I'm currently involved in a small (but quite time consuming) project where we are trying to get some decent bound for the number $N(P)$ of real zeroes of a random polynomial $P(x)=\sum_{k=0}^n\xi_k x^k$ where $\xi_k$ are real independent identically distributed random variables satisfying $P(\xi_k=0)=0$ (just to avoid totally idiotic degeneracies) but no other a priori assumptions.
Our current approach uses the inequality $$ \mathcal P\left[\max_{|\alpha|<C\ell}|P(re^{i\alpha})|\le n^{-C}\ell^{Cm}\sum_k|\xi_k|r^k\right]\le e^{-m} $$ for all fixed $r>0$, $0<\ell<1$, $n,m\ge 2$ with some absolute $C>0$, which is not terribly bad and gives the bound $$ \mathcal E N(P)\le C\log^4 n $$ in the end.
However, I suspect that even a stronger bound $$ \mathcal P\left[\max_{|\alpha|<C\ell}|P(re^{i\alpha})|\le n^{-C}\ell^{Cm}\sum_k|\xi_k|r^k\right]\le n^{-m} $$ may hold, which would allow us to shave one logarithm off. I wonder if anybody has any idea of how to get something like this (or better). If you find a counterexample, it'll shed some light on what is going on too.
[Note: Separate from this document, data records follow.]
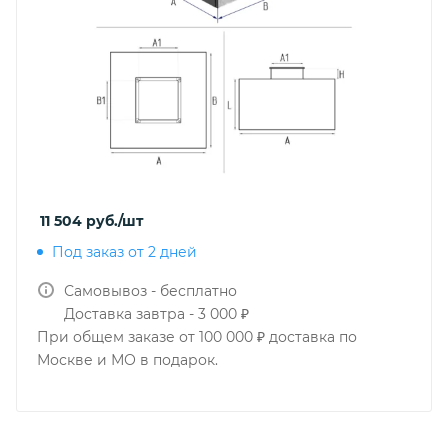
11 504
руб.
/шт
Под заказ от 2 дней
Самовывоз - бесплатно
Доставка завтра - 3 000 ₽
При общем заказе от 100 000 ₽ доставка по
Москве и МО в подарок.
We are currently using the combination of the Turan lemma and the flip-flop around the median technique but all my previous experience shows that using the worst case scenario estimates in the probabilistic setting is never optimal.
To put things in perspective, the bound everybody hopes for should be $\mathcal EN(P)\le C\log n$. It has been proved for many "decent" distributions of $\xi_k$ but if you do not assume anything and require the uniform bound over all distributions (which may be attained at different distributions for different $n$), as in our project, then it looks like the best published bound is $\mathcal EN(P)\le C\sqrt n$ (if somebody knows anything better, I'll be happy to hear it too).
Update: We have finally got $C\log n$ with absolute $C$ in the classical problem (any real i.i.d coefficients) by a different method. However, the question remains because there are interesting situations to which our new approach does not apply but the original one, which gives $\log^4 n$, does.